→ Task goal: Give again, unaltered, the lines of the listing below that run from the line having "- T3 vertebra: bounding" through the line having "Annotated regions visible in this slice (semi-automatically".

→ Supplied information:
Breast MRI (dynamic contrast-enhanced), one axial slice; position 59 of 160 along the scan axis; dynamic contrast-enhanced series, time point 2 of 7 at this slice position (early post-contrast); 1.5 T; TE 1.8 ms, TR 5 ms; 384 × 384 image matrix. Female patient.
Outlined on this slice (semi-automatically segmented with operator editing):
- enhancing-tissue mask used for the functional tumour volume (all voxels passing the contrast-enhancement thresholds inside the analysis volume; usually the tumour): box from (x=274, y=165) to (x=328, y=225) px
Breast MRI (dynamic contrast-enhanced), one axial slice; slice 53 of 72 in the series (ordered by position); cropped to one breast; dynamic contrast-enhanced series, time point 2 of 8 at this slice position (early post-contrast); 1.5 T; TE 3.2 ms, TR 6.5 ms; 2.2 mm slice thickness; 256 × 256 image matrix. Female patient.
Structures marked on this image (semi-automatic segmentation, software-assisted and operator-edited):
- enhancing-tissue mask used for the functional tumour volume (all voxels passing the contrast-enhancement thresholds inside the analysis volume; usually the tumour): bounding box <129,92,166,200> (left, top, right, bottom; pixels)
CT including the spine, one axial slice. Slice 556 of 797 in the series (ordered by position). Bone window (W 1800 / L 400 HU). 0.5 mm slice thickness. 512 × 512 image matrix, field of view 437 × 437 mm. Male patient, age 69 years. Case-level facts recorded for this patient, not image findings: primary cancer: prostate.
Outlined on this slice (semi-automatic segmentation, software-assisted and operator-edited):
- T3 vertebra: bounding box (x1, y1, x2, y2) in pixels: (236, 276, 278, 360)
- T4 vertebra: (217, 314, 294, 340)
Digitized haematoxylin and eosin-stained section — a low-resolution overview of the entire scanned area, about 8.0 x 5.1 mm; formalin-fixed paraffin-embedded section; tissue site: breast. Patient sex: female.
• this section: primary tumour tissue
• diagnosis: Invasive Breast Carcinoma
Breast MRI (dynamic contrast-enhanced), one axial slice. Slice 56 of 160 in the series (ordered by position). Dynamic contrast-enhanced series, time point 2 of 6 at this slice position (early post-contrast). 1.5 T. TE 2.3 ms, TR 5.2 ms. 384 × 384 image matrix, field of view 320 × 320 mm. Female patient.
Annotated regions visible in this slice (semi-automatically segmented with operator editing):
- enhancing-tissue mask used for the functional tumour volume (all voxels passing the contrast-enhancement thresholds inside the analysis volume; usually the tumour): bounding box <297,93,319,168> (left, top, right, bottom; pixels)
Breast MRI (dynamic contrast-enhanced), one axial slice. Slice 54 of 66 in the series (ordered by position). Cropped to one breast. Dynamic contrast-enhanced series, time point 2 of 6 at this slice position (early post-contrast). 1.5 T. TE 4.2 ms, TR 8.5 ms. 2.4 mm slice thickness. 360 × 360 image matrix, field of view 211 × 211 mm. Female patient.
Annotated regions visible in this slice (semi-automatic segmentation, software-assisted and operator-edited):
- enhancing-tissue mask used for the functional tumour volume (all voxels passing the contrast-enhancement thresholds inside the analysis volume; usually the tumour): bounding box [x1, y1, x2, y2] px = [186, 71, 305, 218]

→ Response area:
- T3 vertebra: bounding box (x1, y1, x2, y2) in pixels: (236, 276, 278, 360)
- T4 vertebra: (217, 314, 294, 340)
Digitized haematoxylin and eosin-stained section — a low-resolution overview of the entire scanned area, about 8.0 x 5.1 mm; formalin-fixed paraffin-embedded section; tissue site: breast. Patient sex: female.
• this section: primary tumour tissue
• diagnosis: Invasive Breast Carcinoma
Breast MRI (dynamic contrast-enhanced), one axial slice. Slice 56 of 160 in the series (ordered by position). Dynamic contrast-enhanced series, time point 2 of 6 at this slice position (early post-contrast). 1.5 T. TE 2.3 ms, TR 5.2 ms. 384 × 384 image matrix, field of view 320 × 320 mm. Female patient.
Annotated regions visible in this slice (semi-automatically segmented with operator editing):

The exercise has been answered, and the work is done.